Thomas Otway - Life

Life

Otway was born at Trotton near Midhurst, the parish of which his father, Humphrey Otway, was at that time curate. Humphrey later became rector of Woolbeding, a neighbouring parish, where Thomas Otway was brought up. He was educated at Winchester College, and in 1669 entered Christ Church, Oxford, as a commoner, but left the university without a degree in the autumn of 1672. At Oxford he made the acquaintance of Anthony Cary, 5th Viscount Falkland, through whom, he says in the dedication to Caius Marius, he first learned to love books. In London he made acquaintance with Aphra Behn, who in 1672 cast him as the old king in her play, Forc'd Marriage, or The Jealous Bridegroom, at the Dorset Garden Theatre. However, he had a bad attack of stage fright, and never made a second appearance.

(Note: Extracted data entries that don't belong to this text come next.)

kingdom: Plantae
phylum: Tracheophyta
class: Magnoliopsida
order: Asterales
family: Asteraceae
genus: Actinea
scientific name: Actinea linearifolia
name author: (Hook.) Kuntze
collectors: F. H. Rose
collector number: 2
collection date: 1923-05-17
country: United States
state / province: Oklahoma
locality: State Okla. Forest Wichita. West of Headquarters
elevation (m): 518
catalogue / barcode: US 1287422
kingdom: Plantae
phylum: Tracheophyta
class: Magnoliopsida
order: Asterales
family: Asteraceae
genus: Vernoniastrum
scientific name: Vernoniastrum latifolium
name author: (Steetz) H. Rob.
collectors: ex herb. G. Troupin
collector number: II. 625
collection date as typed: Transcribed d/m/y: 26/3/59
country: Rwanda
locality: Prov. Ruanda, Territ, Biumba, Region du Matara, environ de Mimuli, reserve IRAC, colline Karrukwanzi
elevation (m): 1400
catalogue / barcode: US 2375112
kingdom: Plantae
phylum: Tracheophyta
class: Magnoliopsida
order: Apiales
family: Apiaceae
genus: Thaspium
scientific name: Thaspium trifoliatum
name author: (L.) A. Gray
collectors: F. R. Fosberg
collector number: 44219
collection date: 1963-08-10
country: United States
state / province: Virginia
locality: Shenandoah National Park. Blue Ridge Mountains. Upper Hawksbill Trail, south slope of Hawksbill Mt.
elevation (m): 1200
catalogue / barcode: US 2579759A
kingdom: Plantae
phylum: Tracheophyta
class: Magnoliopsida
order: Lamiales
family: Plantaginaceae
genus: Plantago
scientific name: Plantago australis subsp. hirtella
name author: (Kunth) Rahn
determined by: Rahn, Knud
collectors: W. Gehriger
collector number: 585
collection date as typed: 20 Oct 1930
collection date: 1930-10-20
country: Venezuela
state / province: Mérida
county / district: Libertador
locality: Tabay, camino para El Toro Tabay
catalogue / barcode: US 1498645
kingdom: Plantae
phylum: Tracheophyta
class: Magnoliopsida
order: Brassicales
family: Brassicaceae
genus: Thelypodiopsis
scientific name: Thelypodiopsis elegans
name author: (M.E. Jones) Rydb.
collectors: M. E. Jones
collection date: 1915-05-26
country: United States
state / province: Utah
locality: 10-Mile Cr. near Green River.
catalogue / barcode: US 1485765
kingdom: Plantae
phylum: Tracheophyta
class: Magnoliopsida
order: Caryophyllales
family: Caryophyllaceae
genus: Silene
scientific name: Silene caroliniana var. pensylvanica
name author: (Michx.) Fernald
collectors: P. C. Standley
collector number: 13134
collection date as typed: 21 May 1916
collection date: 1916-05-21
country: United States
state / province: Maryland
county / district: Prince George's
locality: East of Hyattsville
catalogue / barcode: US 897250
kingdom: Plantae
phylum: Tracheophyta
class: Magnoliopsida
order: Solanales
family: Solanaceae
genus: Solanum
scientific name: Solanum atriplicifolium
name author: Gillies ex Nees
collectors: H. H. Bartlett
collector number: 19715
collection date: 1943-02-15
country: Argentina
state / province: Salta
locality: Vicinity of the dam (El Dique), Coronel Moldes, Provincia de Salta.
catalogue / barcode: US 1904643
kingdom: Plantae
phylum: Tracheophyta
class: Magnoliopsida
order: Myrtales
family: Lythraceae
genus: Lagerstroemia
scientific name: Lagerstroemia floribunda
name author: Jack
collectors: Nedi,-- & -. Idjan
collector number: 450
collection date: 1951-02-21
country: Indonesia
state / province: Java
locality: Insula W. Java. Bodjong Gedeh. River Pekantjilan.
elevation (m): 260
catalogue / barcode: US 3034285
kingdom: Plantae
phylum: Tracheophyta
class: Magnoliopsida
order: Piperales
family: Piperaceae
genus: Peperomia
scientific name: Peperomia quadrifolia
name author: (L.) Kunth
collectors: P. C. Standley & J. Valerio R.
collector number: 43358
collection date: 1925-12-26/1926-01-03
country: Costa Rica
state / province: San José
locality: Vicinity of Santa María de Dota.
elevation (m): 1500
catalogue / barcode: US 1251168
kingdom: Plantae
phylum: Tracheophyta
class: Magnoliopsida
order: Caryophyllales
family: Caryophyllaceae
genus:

Meanwhile he had fallen in love with Mrs Barry, who played many of the leading parts in his plays. Six letters to her survive, the last of them referring to a broken appointment in the Mall. Mrs Barry seems to have flirted with Otway, but had no intention of permanently offending Rochester. In 1678, driven to desperation by her, Otway obtained a commission through Charles, Earl of Plymouth, a natural son of Charles II, in a regiment serving in the Netherlands. The English troops were disbanded in 1679, but were left to find their way home as best they could. They were paid with depreciated paper, and Otway arrived in London late in the year, ragged and dirty, a circumstance utilized by Elkanah Settle in his Sessions of the Poets.

He apparently ceased to struggle against his poverty and misfortunes. The generally accepted story regarding the manner of his death was first given in Theophilus Cibber's Lives of the Poets. He is said to have emerged from his retreat at the Bull on Tower Hill to beg for bread. A passer-by, learning who he was, gave him a guinea, with which Otway hastened to a baker's shop. He ate too hastily, and choked on the first mouthful. Whether this account of his death be true or not, it is certain that he died in the utmost poverty, and was buried on 16 April 1685 in the churchyard of St. Clement Danes.